Photo: Marjorie Guindon

Avec Rituel géométrique, Annie Gagnon est dans une tout autre recherche, et les titres sont aussi parlants que lors de Lapin Samouraï, vu à Tangente en 2010. Si l’aspect visuel demeure encore aujourd’hui important, la recherche sensorielle prend cette fois largement le dessus, avec sa part de complexité. Sur un plancher en forme d’octogone, une structure de diamant pendant du plafond, quatre interprètes (un seul homme) sont dans des rapports sensoriels intenses, qu’ils se touchent ou non.

Rituel ? Invention de magies personnelles ? Jeu étrange ? Ce ne serait alors pas au docteur qu’ils joueraient, mais à se guérir, à s’aider les uns les autres à s’ouvrir. Il y a là, et surtout au début de la pièce, de très beaux moments. Importants, par l’importance que prend l’écoute gestuelle (très fine, mais qui se fait sans alourdir l’espace), par la grande sensualité pas sexuelle (sinon dans l’oeil qui regarde, et c’eut pu être intéressant d’explorer davantage cet aspect), par la manière discrète, mais soudée d’être ensemble (les quatre danseurs étant, sans fusion, dans une visible symbiose).

En oscillant ensuite entre « l’application des formes » et des moments soudainement très chorégraphiés, la composition s’égare. Elle perd surtout en mystère, s’adonne à du déjà-vu, et l’espace laissé jusque-là au spectateur s’étiole. Comme si la chorégraphe, alors, ne faisait pas confiance au mystère de sa propre pièce, qui officiait, subtilement, mais certainement, jusque-là. Est-ce parce que l’empathie, la spécificité de présence que semble chercher Annie Gagnon cohabitent mal avec l’idée même d’une « écriture chorégraphique » ou d’une mise en forme ? La question est intéressante.

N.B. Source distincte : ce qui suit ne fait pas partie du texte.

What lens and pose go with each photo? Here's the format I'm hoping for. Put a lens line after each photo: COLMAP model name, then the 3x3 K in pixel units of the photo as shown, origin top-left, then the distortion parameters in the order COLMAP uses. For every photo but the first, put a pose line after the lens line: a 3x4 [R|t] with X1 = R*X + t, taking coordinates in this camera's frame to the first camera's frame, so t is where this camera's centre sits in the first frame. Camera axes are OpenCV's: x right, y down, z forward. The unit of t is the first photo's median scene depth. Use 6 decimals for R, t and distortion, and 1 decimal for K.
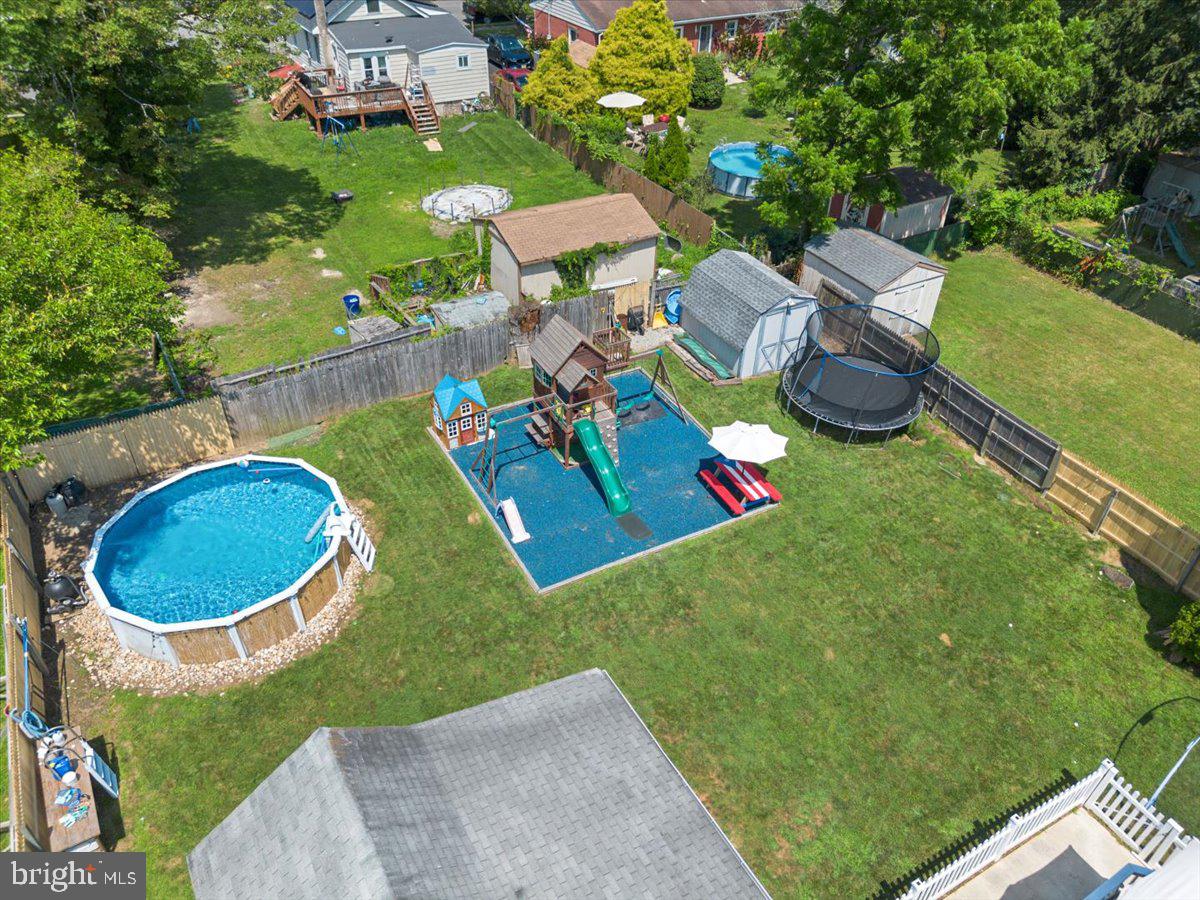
lens RADIAL K [[850.0, 0, 600.0], [0, 850.0, 450.0], [0, 0, 1]] dist [0.025499, -0.000576]
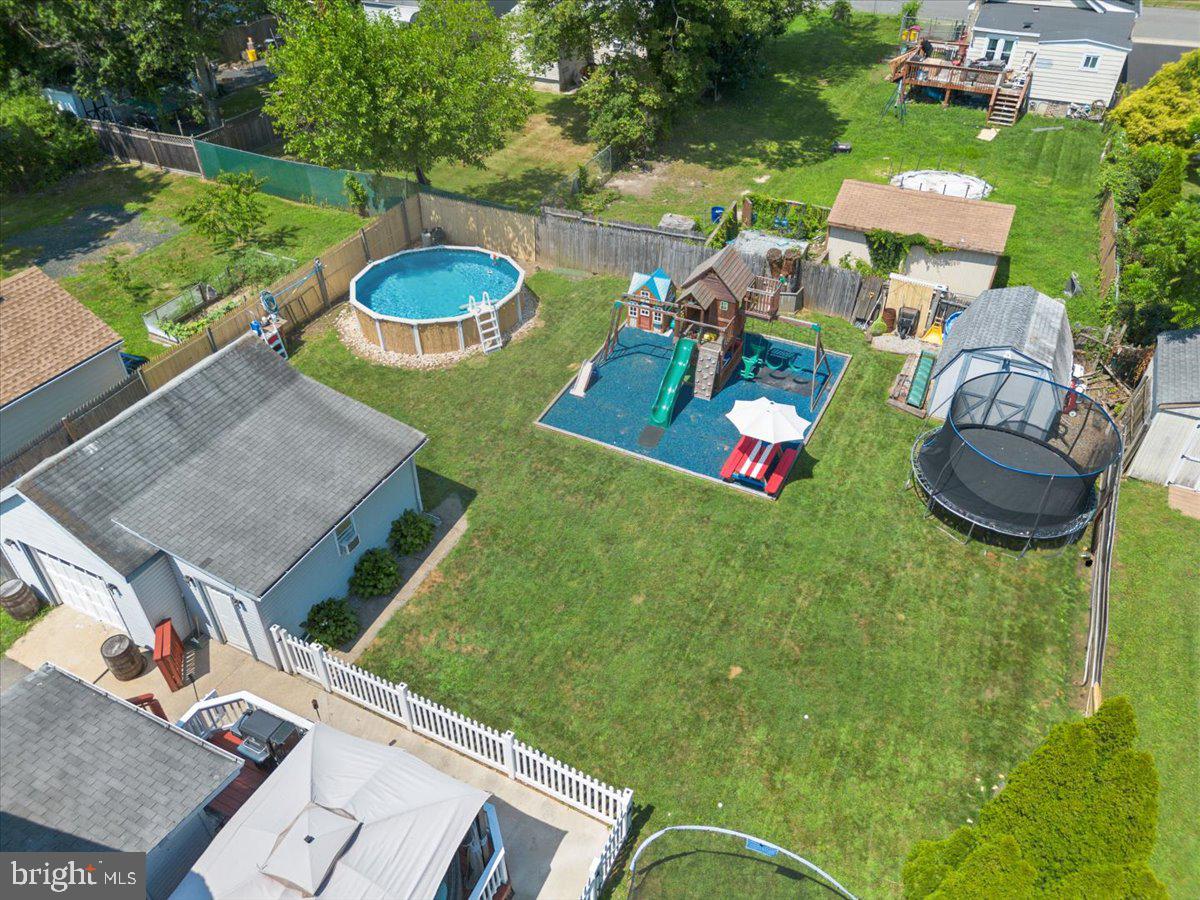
lens RADIAL K [[854.8, 0, 603.0], [0, 854.8, 447.3], [0, 0, 1]] dist [0.075086, -0.074499]
pose [[0.568039, 0.489659, -0.661488, 0.397643], [-0.494875, 0.845432, 0.200858, -0.046736], [0.657595, 0.213259, 0.722558, 0.097293]]
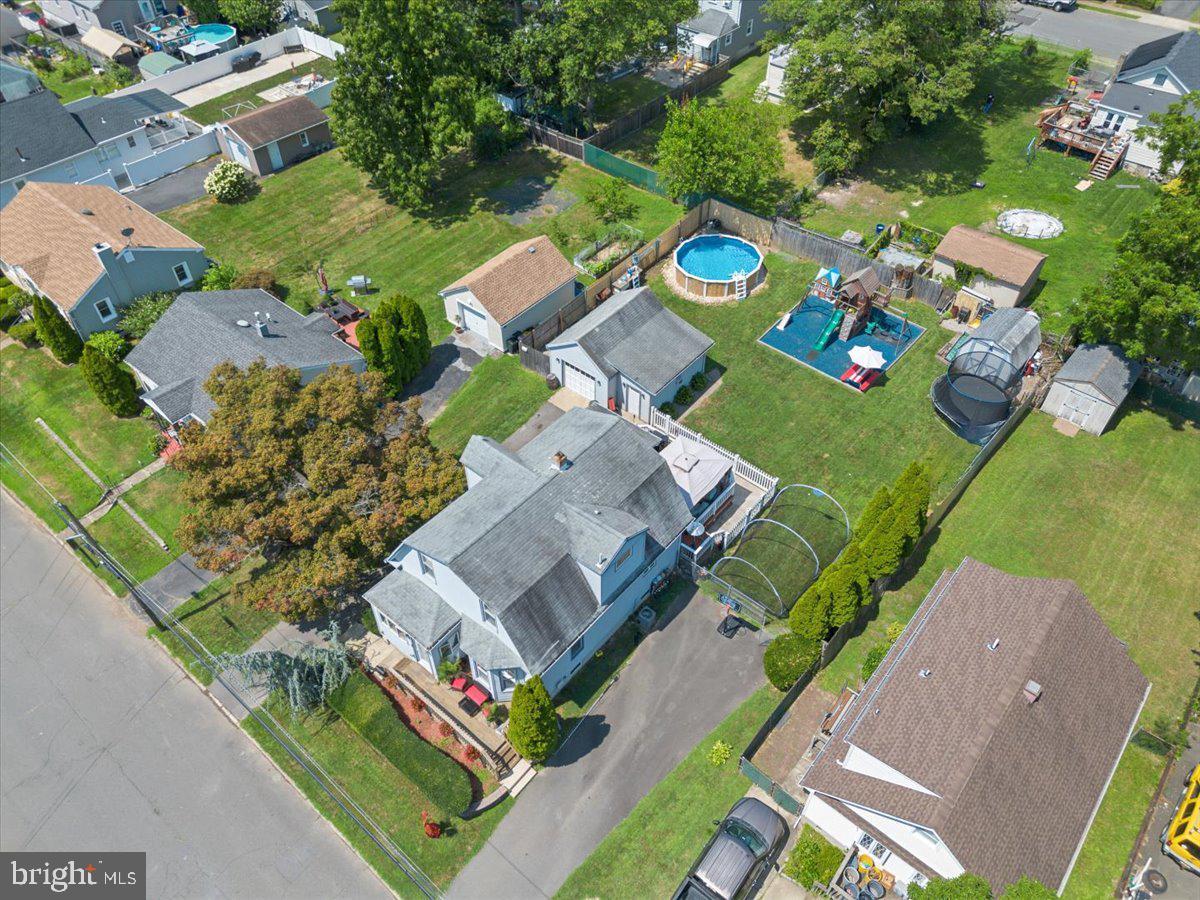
lens RADIAL K [[854.8, 0, 603.0], [0, 854.8, 447.3], [0, 0, 1]] dist [0.075086, -0.074499]
pose [[0.346011, 0.659046, -0.667783, 0.842815], [-0.567738, 0.713722, 0.410212, -0.196401], [0.746961, 0.237188, 0.621121, -0.431987]]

À noter que ce programme double est d’une grande cohérence, pensé presque par une seule équipe, où chacun tient un rôle différent. La chorégraphe de la première pièce est interprète de la seconde. Les créateurs lumières de la seconde sont concepteurs pour la première. Une belle unité se dégage.

Rituel géométrique

Une chorégraphie d’Annie Gagnon avec Geneviève Boulet, Sonia Montminy, David Rancourt et Arielle Warnke St-Pierre. Scénographie et lumières : David-Alexandre Chabot et Paul Chambers

Night Owls

Installation et performance du Collectif Cha (David-Alexandre Chabot et Paul Chambers), avec Annie Gagnon.